W piątek 04 lutego warszawskie zoo świętowało razem ze swoim podopiecznymi 21 urodziny jednego z podopiecznych. Pracownicy ogrodu uraczyli solenizanta tortem, a szczęśliwy słoń Leon, bo o nim mowa, usłyszał liczne życzenia.
Impreza z relacją w sieci
W wielkim święcie Leona mogli wziąć udział także internauci. W piątek od godziny 11.00 na Facebookowym profilu zoo udostępniało na żywo relację z wydarzenia. Pod postem promującym radosny dzień pojawiło się wiele ciepłych słów ze strony miłośników dorosłego już bohatera.
Podczas transmisji można było podziwiać tort, jaki sprezentowano najszczęśliwszemu w tym dniu słoniowi oraz poznać wiele ciekawostek z jego ogrodowego życia.
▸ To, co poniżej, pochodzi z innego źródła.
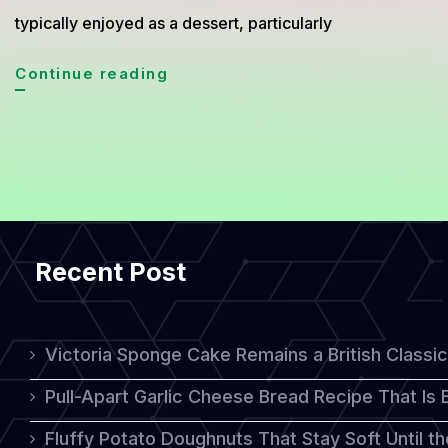
typically enjoyed as a dessert, particularly
Simnel
Continue reading
Cake:
A
Traditional
Sweet
Treat
Recent Post
for
Easter
Celebrations
Victoria Sponge Cake Remains a British Classi
Pull-Apart Garlic Cheese Bread Recipe That Is
Fluffy Potato Doughnuts That Stay Soft Until t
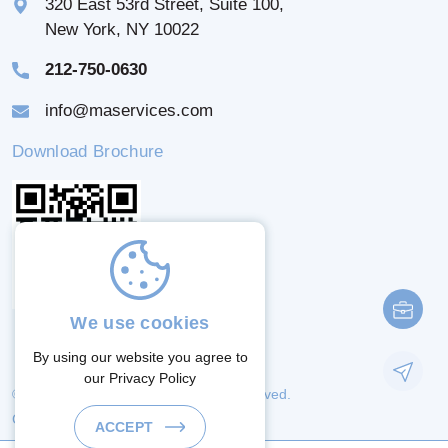
320 East 53rd Street, Suite 100,
New York, NY 10022
212-750-0630
info@maservices.com
Download Brochure
We use cookies
By using our website you agree to
our
Privacy Policy
© 2026 M & A Services. All Rights Reserved.
Crafted By:
ACCEPT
O zwyczajach Leona opowiadała jego opiekunka, Ola. Dzięki niej wiemy, że 21-latek jest wielki nie tylko pod względem rozmiarów ciała, ale także apetytu. To jednak nikogo nie martwi. Miłość do smakowitej marchewki ułatwia bowiem Leonowi znosić trudy wykonywania koniecznych dla utrzymania zdrowia ćwiczeń fizycznych.
Nie tylko solenizant ma prawo do życzeń
Choć w zwyczaju jest, że w dzień urodzin to bohater dnia myśli o swoim życzeniu, w przypadku piątkowej zabawy nie tylko Leon snuł plany na przyszłość. Również pracownicy zoo mają marzenie, na którego spełnienie z niecierpliwością czekają.
Leon to jedyny samiec w stadzie słoni warszawskiego ogrodu, do którego w 2003 roku przyjechał aż z Tel Awiwu. Towarzyszkami jego życia są dwie 20-letnie słonice – Buba i Fryderyka. Tak doborowe towarzystwo aż prosi o powtórzenie sukcesu hodowlanego z roku 1937, kiedy to pojawiło się pierwsze i jedyne urodzone w Polsce słoniątko o imieniu Tuzinka. Od tej chwili mija już 85 lat. Wszyscy liczą, że to właśnie za sprawą Leona pojawi się kolejny potomek o polskim rodowodzie. Kto wie? Może miłość do marchewki też tu pomoże?
Tych, którzy chcą złożyć Leonowi życzenia osobiście, zapraszamy do odwiedzin jego i jego przyjaciół w ich wspólnym domu – Warszawskim Ogrodzie Zoologicznym.